Going by past record, privatization of Air India looks difficult and that of banks is fraught with perils
Apart from the decision of the Modi
government to privatize Air India, reports that the Tata group and Indigo have
shown interest in purchasing the debt-ridden airline are surprising. Modalities
of the sale and valuations are still not clear. Why would anyone want to buy a
company with Rs 52000-crore debt is a puzzle. No foreign operator has shown
interest. It is difficult to comprehend how any budget air carrier will be able
to digest the catch unless it is the attraction of overseas flying rights and
real estate. Sliding prices of crude enabled the PSU to make an operating
profit in the fourth quarter of the last financial year. The track record of
private participation in such sales is disappointing. Two hotels in Mumbai,
owned by AI’s subsidiary, were disposed of to strategic buyers by then NDA
regime at the tail end of the bear phase early 2000s. The airport property was
re-sold to the Sahara group within months at a fat profit despite a two-year
lock-in. An investigation by the UPA government into the proceedings did not
find evidence of any wrong-doing, confirming the theory that the discovery
price is always a function of the prevalent market environment. The Asset
Reconstruction Company took possession of the Juhu outfit, which ceased
operations in 2010, due to the inability of the new owner to service debt. An
auction early 2014 flopped. The Tatas bought 25% holding for a mere Rs 144
crore in VSNL, a provider of international telecom connectivity, and
subsequently increased the ownership to 45%. After morphing into Tata
Communications in 2008, it could take possession of the 740-acre land, whose
transfer had been stalled, in 2001, when it was valued at Rs 6156 crore. HUL
got rid of Modern Bread to a PE firm for an "undisclosed amount" 15
years after the purchase. There has been no response from the private sector to
schemes such as own-your-wagon and dedicated freight corridors of the Indian
Railways. 
Privatization is a difficult path
for any government, particularly of a developing economy such as India that has
assigned the public sector to the pedestal of "commanding heights".
Profit-making enterprises have become vehicles to finance fiscal deficit. The
1991 liberalization largely ignored the issue of stake-sale in government
entities. The first NDA government set up the disinvestment ministry. Many were
listed by parceling off bits and pieces. No government of a developed economy
digs oil wells. The thrust on solar energy is paying off. The plan to switch to
electric cars over the next one-and-half decade is to keep the commitment of reducing
pollution made at the Paris Climate Accord by curtailing consumption of fossil
fuels. Elimination of subsidy on petrol and diesel and daily revision in their
prices make the oil and refinery sector ripe for complete withdrawal of the
government. Entrepreneur Anil Agarwal bought 51% equity in
sick Bharat Aluminium Company  in 2001 and nearly 65% in Hindustan
Zinc a year later. He is interested in mopping up the residual government stake
and why the transaction is not happening is a mystery. Coal blocks are being
auctioned without restriction on use for captive consumption. Eventually, the
mining landscape should be devoid of government presence as prices are dictated
by market forces.
The Make-in-India campaign pivots
around private domestic and foreign investment to make defence gear. Banking is
a segment that remains firmly in the government’s grip. There was talk of
bringing down its stake to 51% to make the behemoths responsive to the market.
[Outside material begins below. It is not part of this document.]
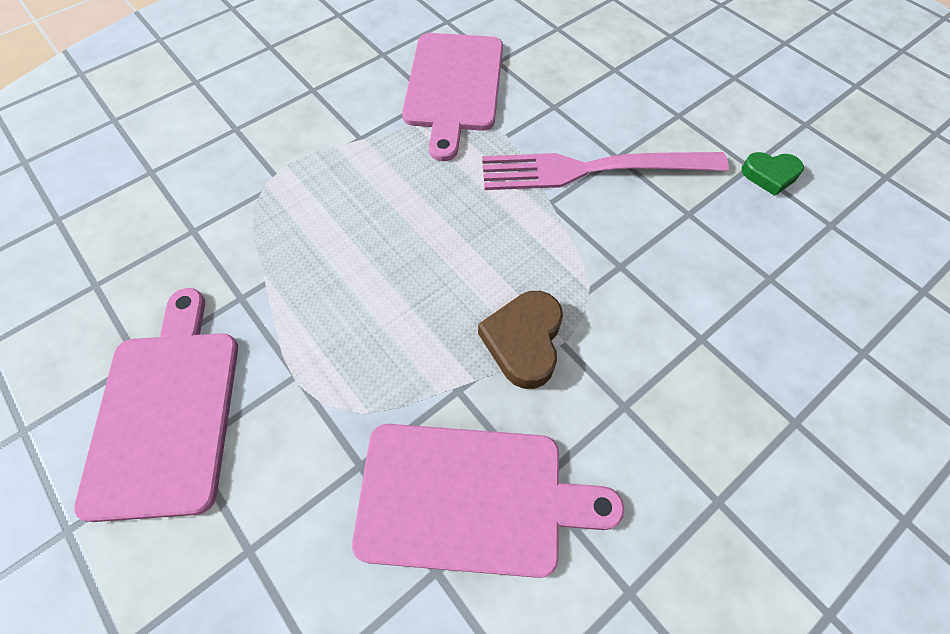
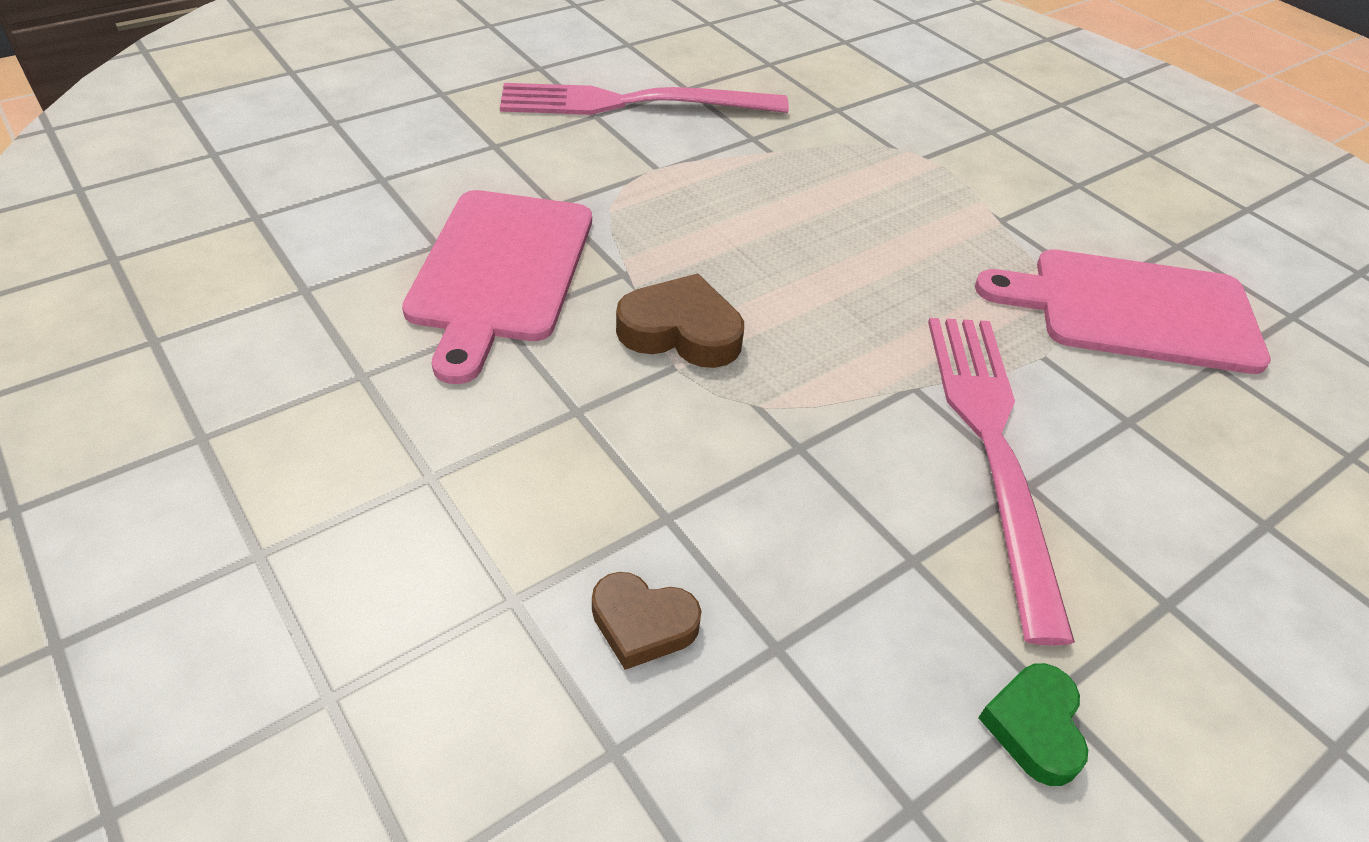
camera: 90 degrees right, 15 degrees down
pink cutting board [74,288,238,522] -> pink fork [500,83,789,115]
none -> brown heart [592,572,701,670]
Setting up of the Board of Banking Bureau to appoint professional heads and
capital infusion, though inadequate, have given the impression that there is
seriousness in nursing banks to health before their disposal. The bad debt
problem of Corporate India and the inability of banks to pass on the interest
rate cuts due to risk-aversion have given momentum to the demand to privatize
banks. Not all, however, are convinced, particularly so since the revelation in
the last couple of quarters that even private sector banks have non-performing
assets. Wrong judgement calls, cronyism and slowdown are not exclusive to the
public sector. Financial inclusion cannot be left to profit-oriented private
banks. The success of the zero-balance Jan Dhan accounts to receive subsidies
and Digital India, an important component of the initiative to crush the
parallel economy, hinges on the un-banked having accounts. Despite the mounting
pressure, the Modi government should refrain from mass-scale fire-sale of
nationalized banks and instead focus on putting them back on track by minimizing
interference. The Vajpayee government lost election after introducing on its
eve a voluntary retirement scheme to slash PSU banks’ flab.